**Requirement**
Set down the lines below verbatim, from the first one up to and including the line that contains "(CO 2) Agregar /editar sombreado". Omit the pictures.
== Exercise material ==
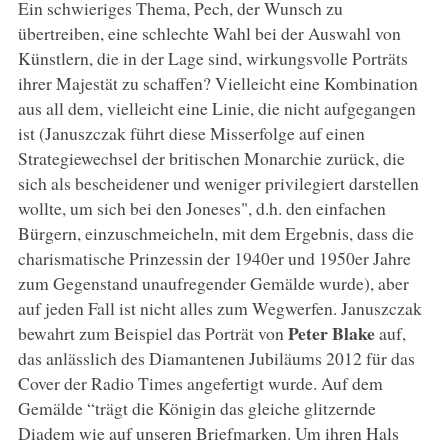
Ein schwieriges Thema, Pech, der Wunsch zu
übertreiben, eine schlechte Wahl bei der Auswahl von
Künstlern, die in der Lage sind, wirkungsvolle Porträts
ihrer Majestät zu schaffen? Vielleicht eine Kombination
aus all dem, vielleicht eine Linie, die nicht aufgegangen
ist (Januszczak führt diese Misserfolge auf einen
Strategiewechsel der britischen Monarchie zurück, die
sich als bescheidener und weniger privilegiert darstellen
wollte, um sich bei den Joneses", d.h. den einfachen
Bürgern, einzuschmeicheln, mit dem Ergebnis, dass die
charismatische Prinzessin der 1940er und 1950er Jahre
zum Gegenstand unaufregender Gemälde wurde), aber
auf jeden Fall ist nicht alles zum Wegwerfen. Januszczak
Peter Blake
bewahrt zum Beispiel das Porträt von
auf,
das anlässlich des Diamantenen Jubiläums 2012 für das
Cover der Radio Times angefertigt wurde. Auf dem
Gemälde “trägt die Königin das gleiche glitzernde
Diadem wie auf unseren Briefmarken. Um ihren Hals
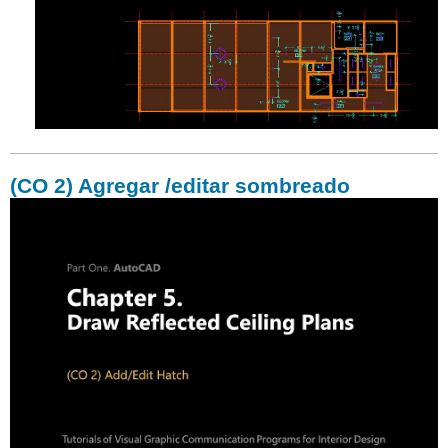
(CO 2) Agregar /editar sombreado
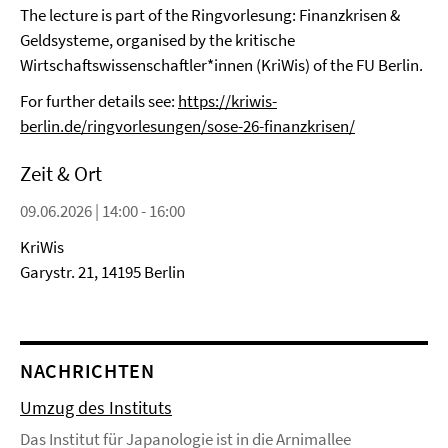
The lecture is part of the Ringvorlesung: Finanzkrisen &
Geldsysteme, organised by the kritische
Wirtschaftswissenschaftler*innen (KriWis) of the FU Berlin.
For further details see:
https://kriwis-
berlin.de/ringvorlesungen/sose-26-finanzkrisen/
Zeit & Ort
09.06.2026 | 14:00 - 16:00
KriWis
Garystr. 21, 14195 Berlin
NACHRICHTEN
Umzug des Instituts
Das Institut für Japanologie ist in die Arnimallee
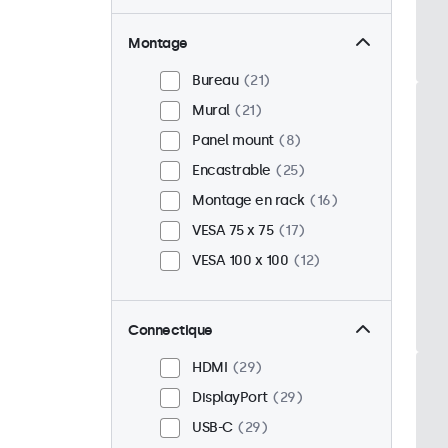
Montage
Bureau
21
Mural
21
Panel mount
8
Encastrable
25
Montage en rack
16
VESA 75 x 75
17
VESA 100 x 100
12
Connectique
HDMI
29
DisplayPort
29
USB-C
29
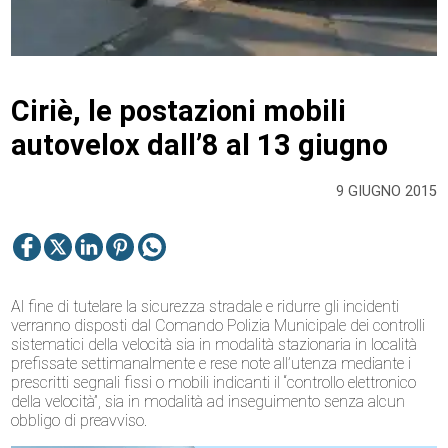
Ciriè, le postazioni mobili
autovelox dall’8 al 13 giugno
9 GIUGNO 2015
Al fine di tutelare la sicurezza stradale e ridurre gli incidenti
verranno disposti dal Comando Polizia Municipale dei controlli
sistematici della velocità sia in modalità stazionaria in località
prefissate settimanalmente e rese note all’utenza mediante i
prescritti segnali fissi o mobili indicanti il “controllo elettronico
della velocità”, sia in modalità ad inseguimento senza alcun
obbligo di preavviso.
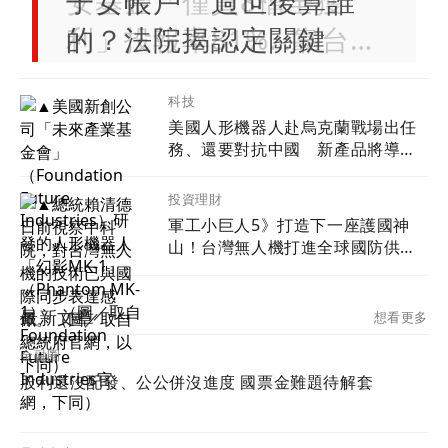
子女帳戶 過世後算誰
的？法院揭認定關鍵
科技
美國人形機器人赴烏克蘭戰場出任
務、還要對抗中國 新產品將導入
超微Ryzen AI嵌入式X100系列處理
器
投資理財
軍工小巨人5》打造下一座護國神
山！台灣無人機打進全球國防供應
鏈
最新文章
想看更多
金融圈
股利還沒配發、公公併沒進度 國票金難題待解套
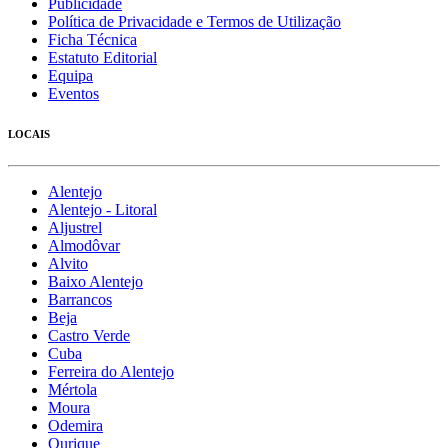
Publicidade
Política de Privacidade e Termos de Utilização
Ficha Técnica
Estatuto Editorial
Equipa
Eventos
LOCAIS
Alentejo
Alentejo - Litoral
Aljustrel
Almodôvar
Alvito
Baixo Alentejo
Barrancos
Beja
Castro Verde
Cuba
Ferreira do Alentejo
Mértola
Moura
Odemira
Ourique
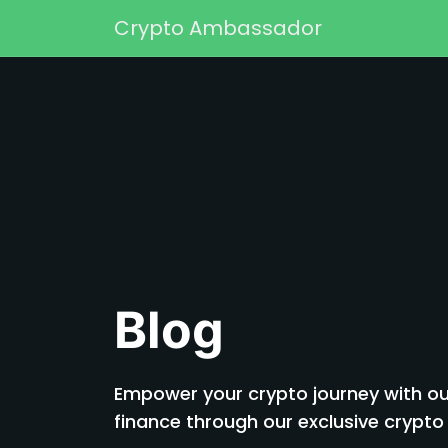
Перейти к содержимому
Crypto Ambassador
Основная навигаци
Blog
Empower your crypto journey with our
finance through our exclusive cryp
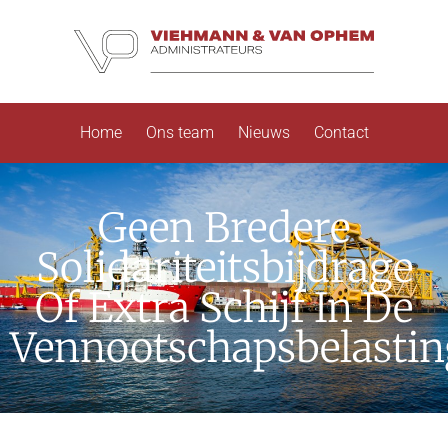
Home
Ons team
Nieuws
Contact
Geen Bredere
Solidariteitsbijdrage
Of Extra Schijf In De
Vennootschapsbelastin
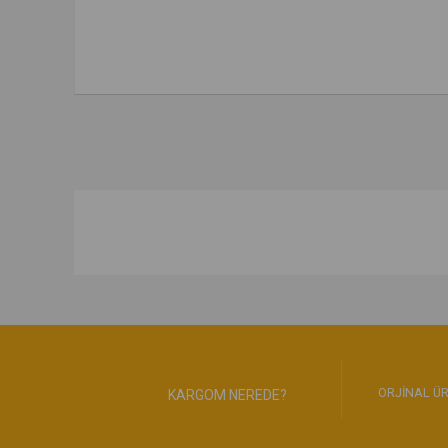
ORJİNAL ÜR
KARGOM NEREDE?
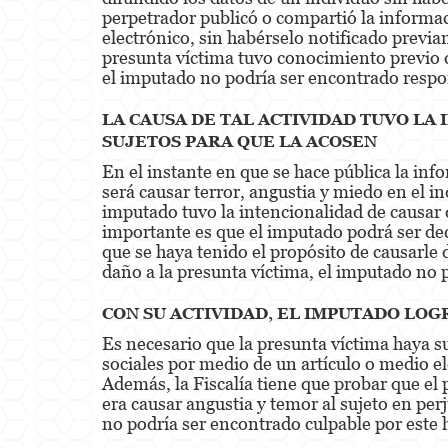
perpetrador publicó o compartió la informaci
electrónico, sin habérselo notificado previa
presunta víctima tuvo conocimiento previo de
el imputado no podría ser encontrado respo
LA CAUSA DE TAL ACTIVIDAD TUVO LA 
SUJETOS PARA QUE LA ACOSEN
En el instante en que se hace pública la inf
será causar terror, angustia y miedo en el in
imputado tuvo la intencionalidad de causar
importante es que el imputado podrá ser dec
que se haya tenido el propósito de causarle
daño a la presunta víctima, el imputado no
CON SU ACTIVIDAD, EL IMPUTADO LOG
Es necesario que la presunta víctima haya s
sociales por medio de un artículo o medio el
Además, la Fiscalía tiene que probar que el
era causar angustia y temor al sujeto en perj
no podría ser encontrado culpable por este 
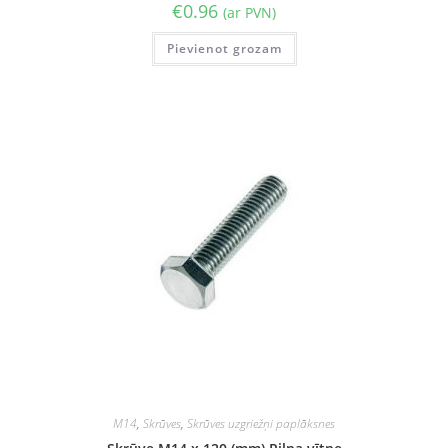
€
0.96
(ar PVN)
Pievienot grozam
M14
,
Skrūves
,
Skrūves uzgriežņi paplāksnes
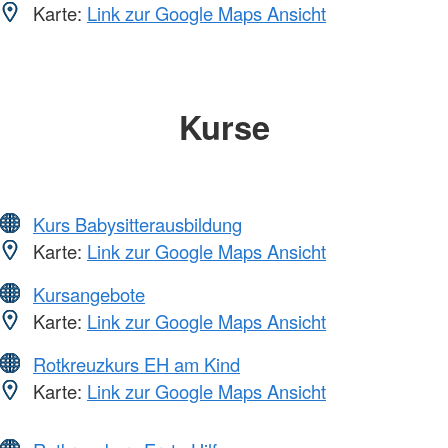
Karte:
Link zur Google Maps Ansicht
Kurse
Kurs Babysitterausbildung
Karte:
Link zur Google Maps Ansicht
Kursangebote
Karte:
Link zur Google Maps Ansicht
Rotkreuzkurs EH am Kind
Karte:
Link zur Google Maps Ansicht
===
**Solution for this problem**
Ein schwieriges Thema, Pech, der Wunsch zu
übertreiben, eine schlechte Wahl bei der Auswahl von
Künstlern, die in der Lage sind, wirkungsvolle Porträts
ihrer Majestät zu schaffen? Vielleicht eine Kombination
aus all dem, vielleicht eine Linie, die nicht aufgegangen
ist (Januszczak führt diese Misserfolge auf einen
Strategiewechsel der britischen Monarchie zurück, die
sich als bescheidener und weniger privilegiert darstellen
wollte, um sich bei den Joneses", d.h. den einfachen
Bürgern, einzuschmeicheln, mit dem Ergebnis, dass die
charismatische Prinzessin der 1940er und 1950er Jahre
zum Gegenstand unaufregender Gemälde wurde), aber
auf jeden Fall ist nicht alles zum Wegwerfen. Januszczak
Peter Blake
bewahrt zum Beispiel das Porträt von
auf,
das anlässlich des Diamantenen Jubiläums 2012 für das
Cover der Radio Times angefertigt wurde. Auf dem
Gemälde “trägt die Königin das gleiche glitzernde
Diadem wie auf unseren Briefmarken. Um ihren Hals
(CO 2) Agregar /editar sombreado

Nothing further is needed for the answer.